What needs to be done: Every record below, from first to last, should be copied exactly; leave the pictures out.

Task inputs:

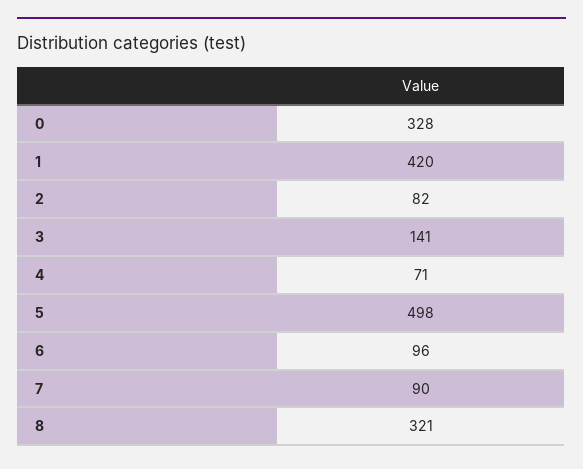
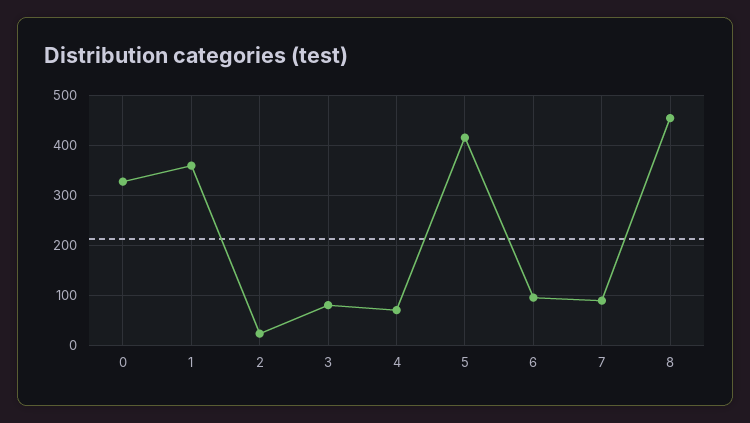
  {
    "0": 328,
-   "1": 420,
+   "1": 360,
-   "2": 82,
+   "2": 20,
-   "3": 141,
+   "3": 80,
    "4": 71,
-   "5": 498,
+   "5": 420,
    "6": 96,
    "7": 90,
-   "8": 321
+   "8": 460
  }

Output for this exercise:
  {
    "0": 328,
-   "1": 420,
+   "1": 360,
-   "2": 82,
+   "2": 20,
-   "3": 141,
+   "3": 80,
    "4": 71,
-   "5": 498,
+   "5": 420,
    "6": 96,
    "7": 90,
-   "8": 321
+   "8": 460
  }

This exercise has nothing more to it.